The Work Archetypes
There's only 3 Types of Personalities at work
The Entrepreneur
This person is in charge of starting things. Starting things is hard, it takes a special kind of mind to do it. They will fail over and over again until they reach critical mass and invent a product or service that starts a revolution. They have to be good at everything, marketing, innovation, business, relationships. selling, manufacturing and even finance.
The Manager
This person is in charge of well, managing. They live and breath people and processes. Their job is to take what the Entrepreneur has made and make it an efficient, lean mean machine! They also are the lifeblood of keeping the working force, well, working great with each other. They are the quintessential middle man.
The Artist/Technician
This person are the Creators of the Work. They have the inspiration on how to finish the product and make it sing. They are the ones who sell the product, they are the ones who finish the product, they are the ones who enhance the product with their paintbrush as it were. It’s there job to get the product into the hands of those that would use it, and to make sure it’s at a caliber they’d expect it to be.

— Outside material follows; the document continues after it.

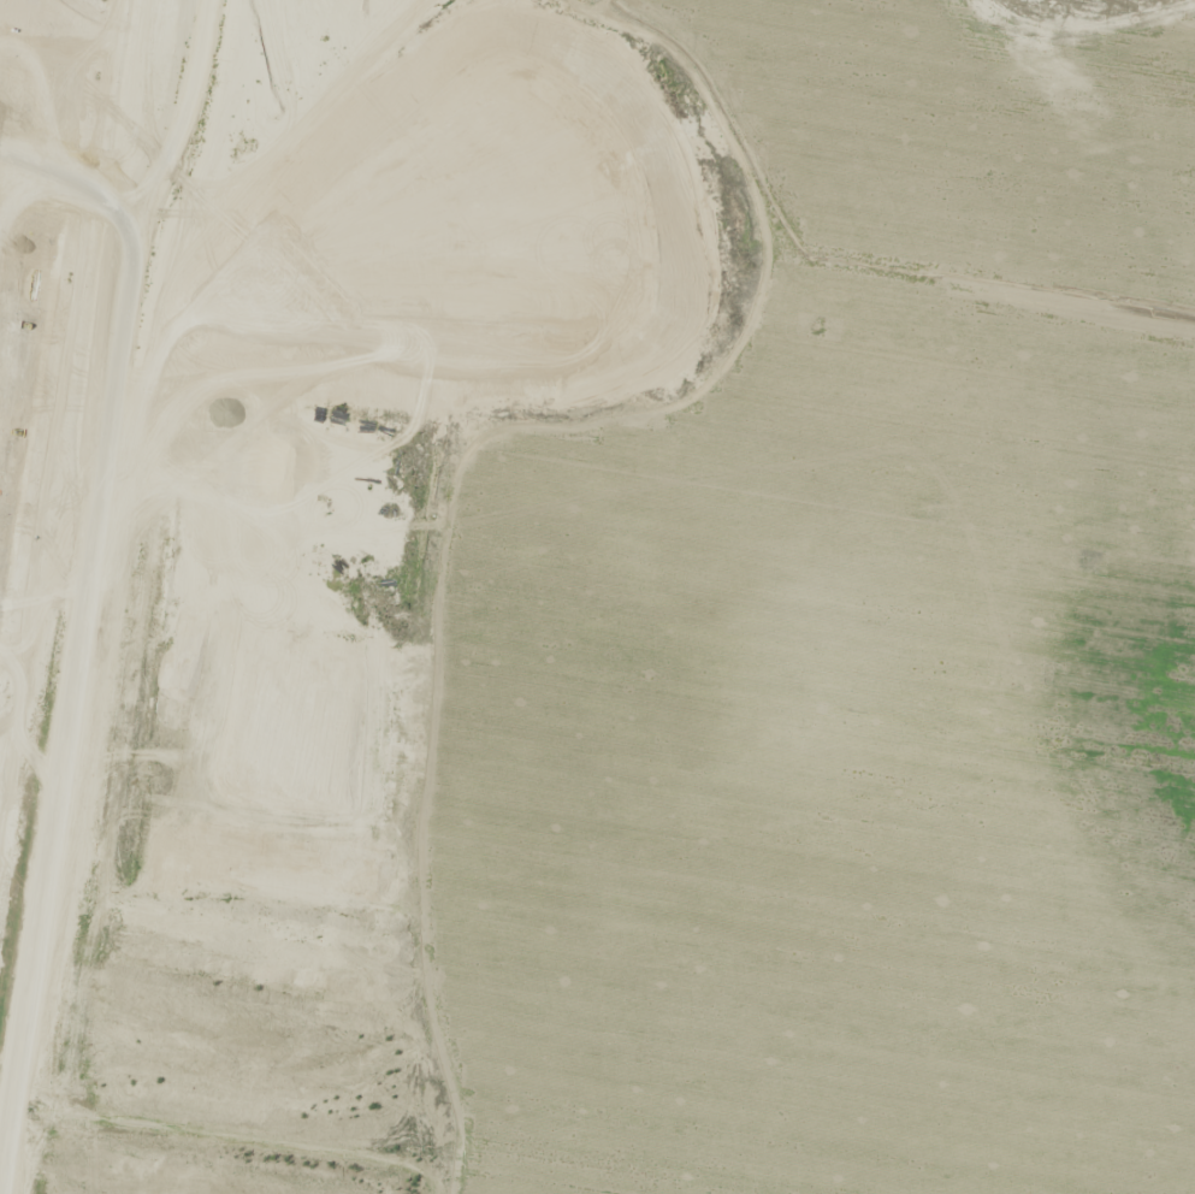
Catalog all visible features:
landfill: (597, 597)
road: (88, 601)

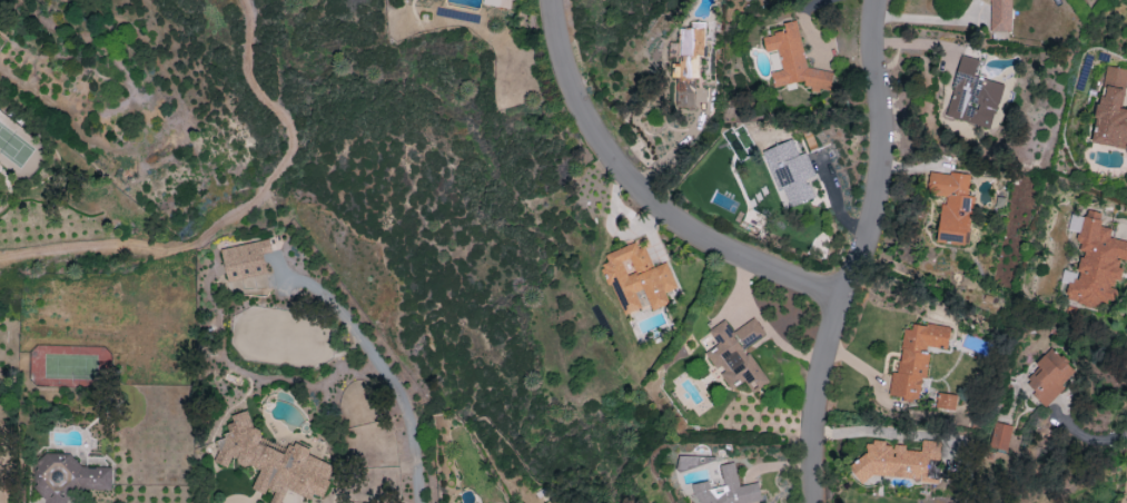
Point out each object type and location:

Now, you’d expect that someone can be all 3, and you’re sort of right, Artists can be Entrepreneurial, Managers can paint on the weekends and consider themselves an Amateur Artist, but there is only one mode that you immediately react with. It’s how you think about things without thinking about it. It’s what you do by default that determines who you are. Are you always thinking up ideas and not afraid to fail because you’ll just do something else? You’re an Entrepreneur. Is you default mode to gather people and help them work together towards a cause,? You’re a Manager. Do you like finishing a job you’ve been given no matter the cost, and you do you’re very best to both polish and finish it to become something outstanding and that you’re proud of? Congratulations, you’re an Artist!
Now knowing all this isn’t going to magically make your life better, but if you can figure out, at your core, who you are, you can make more and more decisions in the mode where you’ll end up being way more happy as you act out your role at work.